◆ **TASK PROMPT**: Output only the lines from the start of the entries through the line holding "left knee: (230, 542)". Each line must match the original exactly.

◆ **INFORMATION SHOWN**:
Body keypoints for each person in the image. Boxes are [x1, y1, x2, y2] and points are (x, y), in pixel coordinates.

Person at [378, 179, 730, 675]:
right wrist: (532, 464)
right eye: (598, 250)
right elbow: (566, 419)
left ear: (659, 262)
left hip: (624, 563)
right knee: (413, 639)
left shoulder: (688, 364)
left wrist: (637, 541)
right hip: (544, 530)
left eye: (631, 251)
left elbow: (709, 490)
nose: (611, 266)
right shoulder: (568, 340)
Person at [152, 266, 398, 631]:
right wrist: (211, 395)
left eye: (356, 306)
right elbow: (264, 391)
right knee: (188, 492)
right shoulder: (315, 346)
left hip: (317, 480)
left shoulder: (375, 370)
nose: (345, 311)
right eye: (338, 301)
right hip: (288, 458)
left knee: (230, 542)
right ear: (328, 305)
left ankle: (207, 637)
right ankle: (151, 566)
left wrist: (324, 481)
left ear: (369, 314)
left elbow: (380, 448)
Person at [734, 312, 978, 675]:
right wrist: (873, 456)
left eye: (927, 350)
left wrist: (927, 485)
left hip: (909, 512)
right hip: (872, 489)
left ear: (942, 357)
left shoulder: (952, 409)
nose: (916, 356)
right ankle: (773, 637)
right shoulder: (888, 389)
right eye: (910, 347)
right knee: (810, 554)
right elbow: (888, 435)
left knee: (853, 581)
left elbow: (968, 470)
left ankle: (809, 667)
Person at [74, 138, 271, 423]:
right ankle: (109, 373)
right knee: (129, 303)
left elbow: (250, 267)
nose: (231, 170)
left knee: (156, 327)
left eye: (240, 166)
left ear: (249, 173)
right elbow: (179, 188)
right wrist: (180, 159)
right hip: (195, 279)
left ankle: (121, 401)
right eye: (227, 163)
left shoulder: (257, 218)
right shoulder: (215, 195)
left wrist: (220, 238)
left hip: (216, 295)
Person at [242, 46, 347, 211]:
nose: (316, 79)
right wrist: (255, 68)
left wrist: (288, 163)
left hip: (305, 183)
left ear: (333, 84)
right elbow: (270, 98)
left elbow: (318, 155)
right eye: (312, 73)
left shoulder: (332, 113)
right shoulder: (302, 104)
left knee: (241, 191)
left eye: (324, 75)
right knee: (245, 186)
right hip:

◆ **WRITTEN REPLY**:
Body keypoints for each person in the image. Boxes are [x1, y1, x2, y2] and points are (x, y), in pixel coordinates.

Person at [378, 179, 730, 675]:
right wrist: (532, 464)
right eye: (598, 250)
right elbow: (566, 419)
left ear: (659, 262)
left hip: (624, 563)
right knee: (413, 639)
left shoulder: (688, 364)
left wrist: (637, 541)
right hip: (544, 530)
left eye: (631, 251)
left elbow: (709, 490)
nose: (611, 266)
right shoulder: (568, 340)
Person at [152, 266, 398, 631]:
right wrist: (211, 395)
left eye: (356, 306)
right elbow: (264, 391)
right knee: (188, 492)
right shoulder: (315, 346)
left hip: (317, 480)
left shoulder: (375, 370)
nose: (345, 311)
right eye: (338, 301)
right hip: (288, 458)
left knee: (230, 542)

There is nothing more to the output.